THE REV. CHARLES SPURGEON.
INCE the old Methodist
times there has been no preacher so capable of influencing masses of
people as the Rev. Charles Spurgeon. Born in 1834, at Kelvedon, in Essex,
he was only a cub of sixteen when he left the paternal den, and began to
stalk the religious desert. He belonged to a family of Independents, some
of whom were preachers, and has always been very independent himself;
but, like a shaggy young Newfoundland, he took to the water at the first
sight of drowning souls, and became a Baptist from conviction. His
full-toned voice soon woke the echoes of the wilderness, and as early as
1852 people gathered, sub jove crudo, or elsewhere as it
happened, to hear his warning voice. In 1853 the fame of his fine natural
oratory had won for him the position of Minister in New Park Street
Chapel, which soon overflowed with his audiences, so that the narrow
streets were blocked, and the public-houses were crowded with those who
could not find room in the chapel, or who, on leaving it with an awakened
sense of sin, felt it like a relief to quench the spirit in a mug of beer. To
widen the fold for the sake of these stray lambs, theatres and
concert-rooms were converted into meeting-houses, the pulpit was
exchanged for the platform, and a row of reporters below the footlights
gave the utterances of this original and powerful preacher to the press. In
his religious use of the grotesque, he resembles the old Puritans; and as
chemists have made rum and sugar out of rags, he extracts edification out
of slang. "I do not ask how are "your poor feet," he began on one occasion,
"but how are your poor souls?" No other preacher has succeeded like him
in sketching the comic side of repentance and regeneration. Like the
Primitive Methodist in Mr. Browning's "Christmas Eve," he would prove the
Trinity from the three baskets on the head of Pharaoh's baker. Lately,
however, either because he is developing new faculties, or his huge
congregation at the Metropolitan Tabernacle has been worked down to the
more orthodox level of steady-going Churchmen, the world has heard less
of these eccentricities, and such dissertations on justification as "Hooks and
Eyes for Believers' Breeches," and the like, do not flow so freely from his
pen. But he is still, and long may he live to be, a smiter of the Philistines;
honest, resolute, and sincere; lively, entertaining, and, when he pleases,
jocose; a straight hitter at such "twopenny-ha'penny divines" as Dr.
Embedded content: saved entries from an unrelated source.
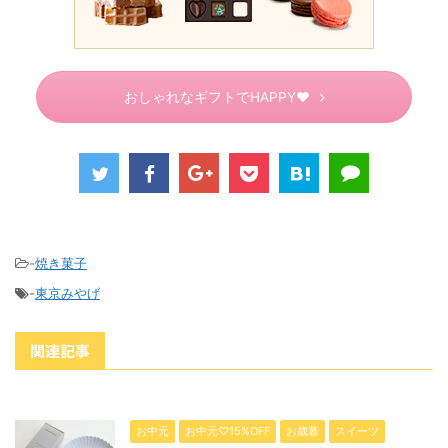
おしゃれなギフトでHAPPY♥
-
焼き菓子
-
東京みやげ
関連記事
お中元
お中元♡15%OFF
お歳暮
スイーツ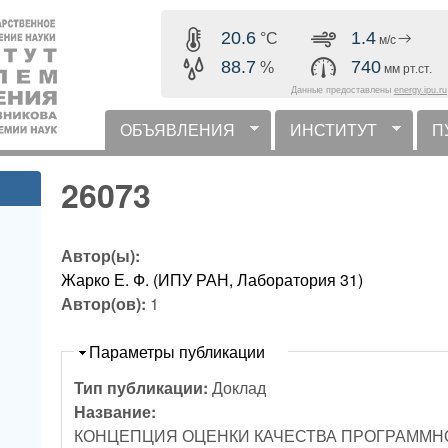
Перейти к основному
20.6
1.4
°C
м/с
содержанию
88.7
740
%
мм рт.ст.
Данные предоставлены
energy.ipu.ru
ОБЪЯВЛЕНИЯ
ИНСТИТУТ
П
горизонтальное меню
26073
Автор(ы):
Жарко Е. Ф. (ИПУ РАН, Лаборатория 31)
Автор(ов):
1
Скрыть
Параметры публикации
Тип публикации:
Доклад
Название:
КОНЦЕПЦИЯ ОЦЕНКИ КАЧЕСТВА ПРОГРАММНО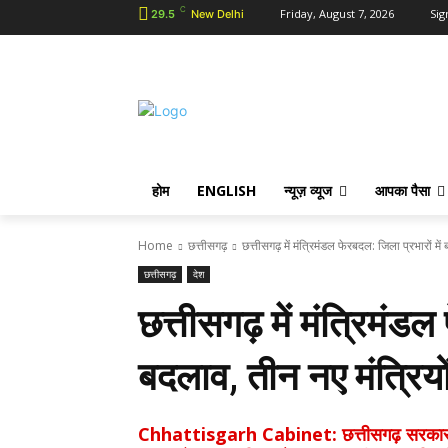
C
Friday, August 7, 2026
Sig
29.5
New Delhi
होम
ENGLISH
न्यूज़ व्यूज
आपका पैसा
Home
छत्तीसगढ़
छत्तीसगढ़ में मंत्रिमंडल फेरबदल: जिला प्रभारों में 
छत्तीसगढ़
देश
छत्तीसगढ़ में मंत्रिमंडल
बदलाव, तीन नए मंत्रियो
Chhattisgarh Cabinet: छत्तीसगढ़ सरकार ने मं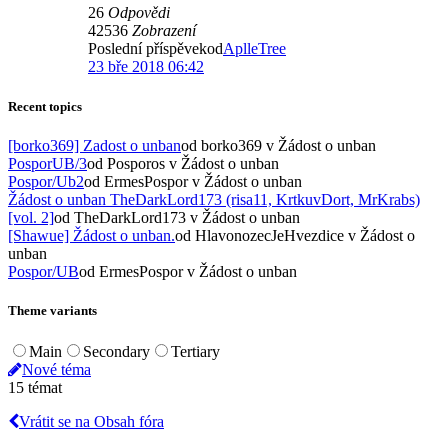
26
Odpovědi
42536
Zobrazení
Poslední příspěvekod
AplleTree
23 bře 2018 06:42
Recent topics
[borko369] Zadost o unban
od borko369
v Žádost o unban
PosporUB/3
od Posporos
v Žádost o unban
Pospor/Ub2
od ErmesPospor
v Žádost o unban
Žádost o unban TheDarkLord173 (risa11, KrtkuvDort, MrKrabs)
[vol. 2]
od TheDarkLord173
v Žádost o unban
[Shawue] Žádost o unban.
od HlavonozecJeHvezdice
v Žádost o
unban
Pospor/UB
od ErmesPospor
v Žádost o unban
Theme variants
Main
Secondary
Tertiary
Nové téma
15 témat
Vrátit se na Obsah fóra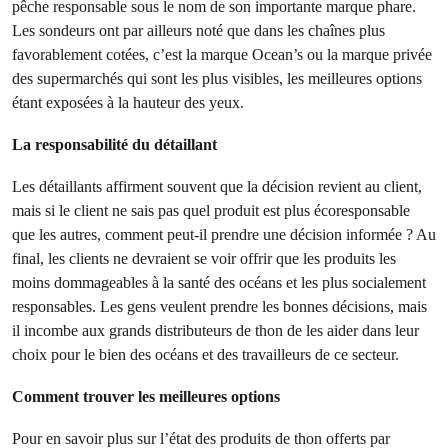
pêche responsable sous le nom de son importante marque phare.
Les sondeurs ont par ailleurs noté que dans les chaînes plus
favorablement cotées, c’est la marque Ocean’s ou la marque privée
des supermarchés qui sont les plus visibles, les meilleures options
étant exposées à la hauteur des yeux.
La responsabilité du détaillant
Les détaillants affirment souvent que la décision revient au client,
mais si le client ne sais pas quel produit est plus écoresponsable
que les autres, comment peut-il prendre une décision informée ? Au
final, les clients ne devraient se voir offrir que les produits les
moins dommageables à la santé des océans et les plus socialement
responsables. Les gens veulent prendre les bonnes décisions, mais
il incombe aux grands distributeurs de thon de les aider dans leur
choix pour le bien des océans et des travailleurs de ce secteur.
Comment trouver les meilleures options
Pour en savoir plus sur l’état des produits de thon offerts par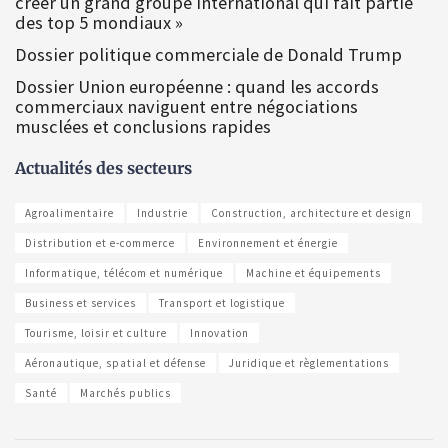
créer un grand groupe international qui fait partie
des top 5 mondiaux »
Dossier politique commerciale de Donald Trump
Dossier Union européenne : quand les accords
commerciaux naviguent entre négociations
musclées et conclusions rapides
Actualités des secteurs
Agroalimentaire
Industrie
Construction, architecture et design
Distribution et e-commerce
Environnement et énergie
Informatique, télécom et numérique
Machine et équipements
Business et services
Transport et logistique
Tourisme, loisir et culture
Innovation
Aéronautique, spatial et défense
Juridique et règlementations
Santé
Marchés publics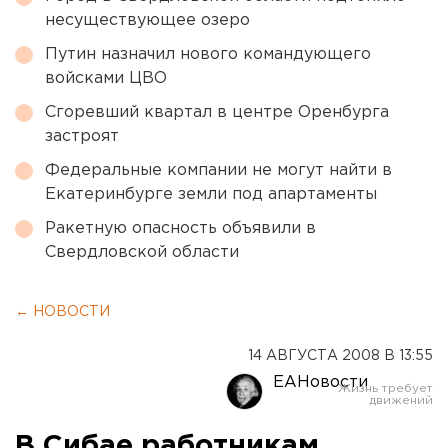
несуществующее озеро
Путин назначил нового командующего
войсками ЦВО
Сгоревший квартал в центре Оренбурга
застроят
Федеральные компании не могут найти в
Екатеринбурге земли под апартаменты
Ракетную опасность объявили в
Свердловской области
← НОВОСТИ
14 АВГУСТА 2008 В 13:55
ЕАНовости
В Сибае работникам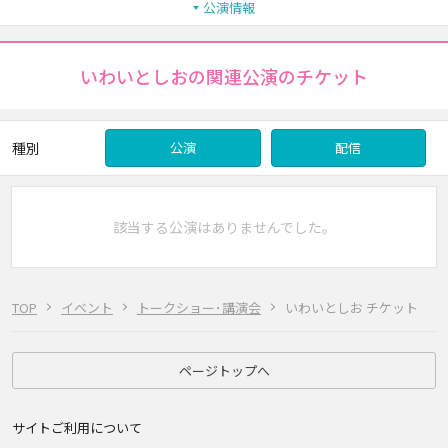
公演情報
いわいとしおの関連公演のチケット
種別
公演
配信
該当する公演はありませんでした。
TOP
イベント
トークショー･講演会
いわいとしお チケット
ページトップへ
サイトご利用について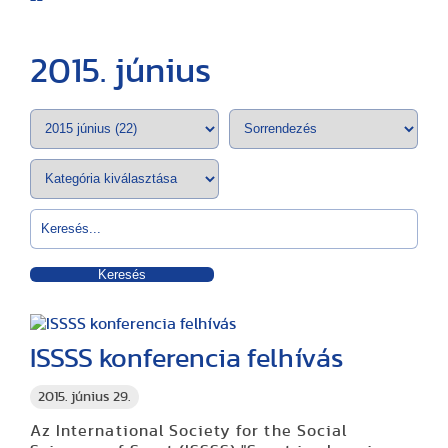
2015. június
Keresés
ISSSS konferencia felhívás
2015. június 29.
Az International Society for the Social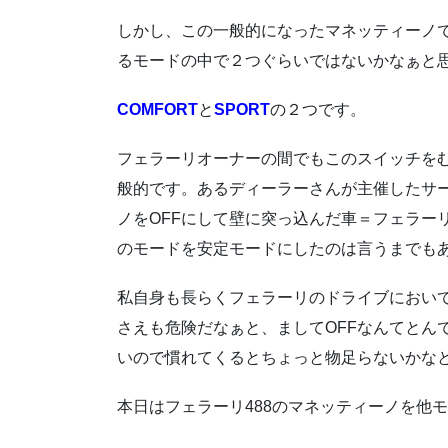
しかし、この一般的になったマネッティーノ
るモードの中で２つぐらいではないかなぁと
COMFORT
と
SPORT
の２つです。
フェラーリオーナーの間でもこのスイッチを
般的です。あるディーラーさんが主催したサ
ノをOFFにして壁に突っ込んだ車＝フェラー
のモードを安定モードにしたのは言うまでも
私自身も長らくフェラーリのドライブにおいて
さえも危険だなぁと、ましてOFFなんてとん
いので慣れてくるとちょっと物足らないかな
本日はフェラーリ488のマネッティーノを他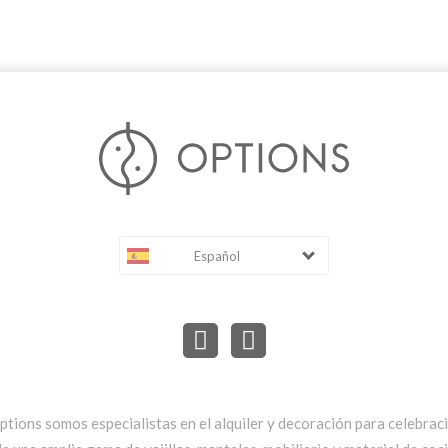
Español
ptions somos especialistas en el alquiler y decoración para celebrac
Cumming; and a sworn foe of such Jesuits as Mr. Whalley and the Pope.
Sound in his theology, according to the orthodox standard, he has the
advantage of a powerful voice, a clear intellect, and a vivacity of diction but
too rarely met with among popular preachers. His utterances are a singular
mixture of realism and religious fantasy; but he is also a hard worker in his
vocation; and whether he wields the Sword or the Trowel he always works
in earnest. The Church of England owes him a deep debt of gratitude; and,
if he would stoop to the office, would profit still more largely by making
him Bishop of Southwark and St. Giles's. It would be a curious experiment,
in the mingling of such ingredients as salts and senna, to try the Rev.
Charles Spurgeon in St. Martin's Church, and the Rev. W. H. Humphrey in
Mr. Spurgeon's Tabernacle, by way of exchange. Will the Archbishop of
Canterbury please make a note of it?